Alterations of Rabbit Aortic Smooth Muscle Cell Proliferation in Diabetes Mellitus

Objective: Diabetes mellitus is a known risk factor for atherosclerosis. Because initiation and/or progression of the atherosclerotic process is associated with alterations in vascular smooth muscle cell growth and differentiation, the present studies were conducted to evaluate the effect of diabetes mellitus on the proliferative behaviour of cultured aortic smooth muscle cells.

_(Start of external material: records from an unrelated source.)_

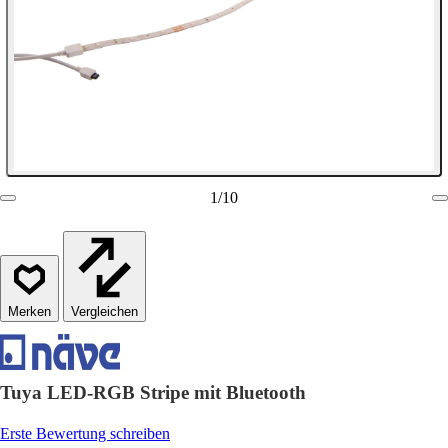
1
/
10
Vergleichen
Tuya LED-RGB Stripe mit Bluetooth
Erste Bewertung schreiben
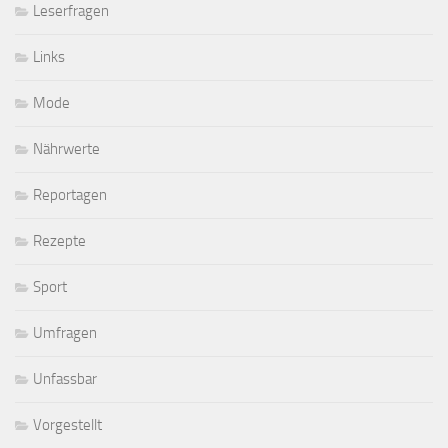
Leserfragen
Links
Mode
Nährwerte
Reportagen
Rezepte
Sport
Umfragen
Unfassbar
Vorgestellt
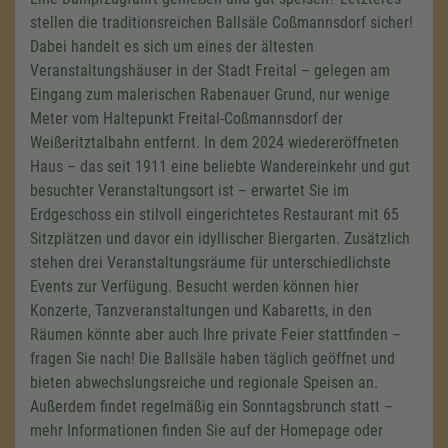
stellen die traditionsreichen Ballsäle Coßmannsdorf sicher!
Dabei handelt es sich um eines der ältesten
Veranstaltungshäuser in der Stadt Freital – gelegen am
Eingang zum malerischen Rabenauer Grund, nur wenige
Meter vom Haltepunkt Freital-Coßmannsdorf der
Weißeritztalbahn entfernt. In dem 2024 wiedereröffneten
Haus – das seit 1911 eine beliebte Wandereinkehr und gut
besuchter Veranstaltungsort ist – erwartet Sie im
Erdgeschoss ein stilvoll eingerichtetes Restaurant mit 65
Sitzplätzen und davor ein idyllischer Biergarten. Zusätzlich
stehen drei Veranstaltungsräume für unterschiedlichste
Events zur Verfügung. Besucht werden können hier
Konzerte, Tanzveranstaltungen und Kabaretts, in den
Räumen könnte aber auch Ihre private Feier stattfinden –
fragen Sie nach! Die Ballsäle haben täglich geöffnet und
bieten abwechslungsreiche und regionale Speisen an.
Außerdem findet regelmäßig ein Sonntagsbrunch statt –
mehr Informationen finden Sie auf der Homepage oder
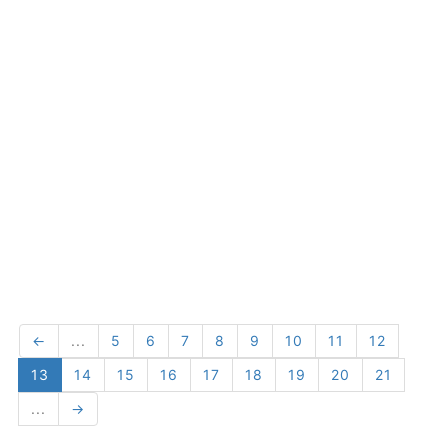
←
...
5
6
7
8
9
10
11
12
13
14
15
16
17
18
19
20
21
...
→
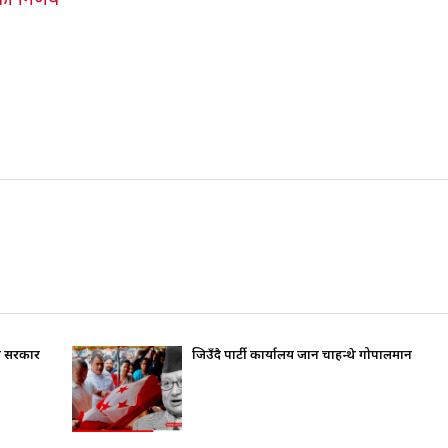
ो निर्णय
ति सरकार
जिउँदै पार्टी कार्यालय जान चाहन्थे गोपालमान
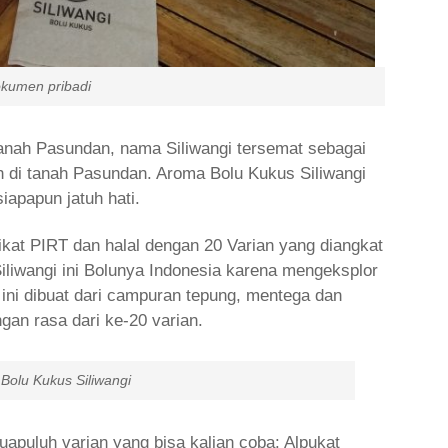
ibadi
 tanah Pasundan, nama Siliwangi tersemat sebagai
h di tanah Pasundan. Aroma Bolu Kukus Siliwangi
apapun jatuh hati.
fikat PIRT dan halal dengan 20 Varian yang diangkat
 Siliwangi ini Bolunya Indonesia karena mengeksplor
i ini dibuat dari campuran tepung, mentega dan
an rasa dari ke-20 varian.
s Siliwangi
uapuluh varian yang bisa kalian coba: Alpukat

Methods: Male New Zealand White rabbits were made diabetic with a single intravenous injection of alloxan monohydrate (100 mg.kg-1) in saline. Primary cultures of smooth muscle cells were established from thoracic aortic segments of control and diabetic rabbits and used to develop multiple cell strains. The proliferative capability of secondary cultures was determined by measurements of [3H]-thymidine incorporation into DNA, cell counts, and protein content in control and diabetic cultures. The serum dependence of cellular growth was evaluated by incubation of cultured cells in growth medium supplemented with various fetal calf serum concentrations.

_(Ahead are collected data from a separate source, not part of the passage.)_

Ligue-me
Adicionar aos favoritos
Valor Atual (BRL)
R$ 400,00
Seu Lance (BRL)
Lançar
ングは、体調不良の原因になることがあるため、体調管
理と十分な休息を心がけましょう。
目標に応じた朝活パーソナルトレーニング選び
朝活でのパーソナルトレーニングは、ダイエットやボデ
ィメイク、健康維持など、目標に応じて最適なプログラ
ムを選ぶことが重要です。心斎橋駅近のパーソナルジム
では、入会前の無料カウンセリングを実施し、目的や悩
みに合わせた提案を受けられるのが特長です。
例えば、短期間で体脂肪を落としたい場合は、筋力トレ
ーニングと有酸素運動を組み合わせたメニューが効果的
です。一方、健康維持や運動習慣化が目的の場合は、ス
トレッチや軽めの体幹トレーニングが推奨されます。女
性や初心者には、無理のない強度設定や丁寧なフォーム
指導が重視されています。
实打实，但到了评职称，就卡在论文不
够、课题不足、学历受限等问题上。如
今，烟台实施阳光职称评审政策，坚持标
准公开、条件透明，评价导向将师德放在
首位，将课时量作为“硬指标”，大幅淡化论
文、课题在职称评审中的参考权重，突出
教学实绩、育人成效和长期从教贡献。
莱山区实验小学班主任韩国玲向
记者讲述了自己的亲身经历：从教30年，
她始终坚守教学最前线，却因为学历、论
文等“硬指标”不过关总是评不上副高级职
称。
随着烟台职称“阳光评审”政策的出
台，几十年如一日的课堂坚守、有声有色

Results: Cultures of diabetic origin incorporated thymidine to a greater extent than control cultures. Although the efficiency of cell attachment was not different between control and diabetic cells, diabetic cells had a shorter population doubling time than control cells [41.08(SEM 4.15) h v 58.08(6.79) h] and achieved higher final densities than control cultures. The serum dependence of smooth muscle cell cultures for viability and growth was different between the two groups.

Conclusions: These findings support the hypothesis that diabetes induces changes in vascular smooth muscle cell proliferation which may be associated with the onset or progression of the atherogenic process observed in diabetes.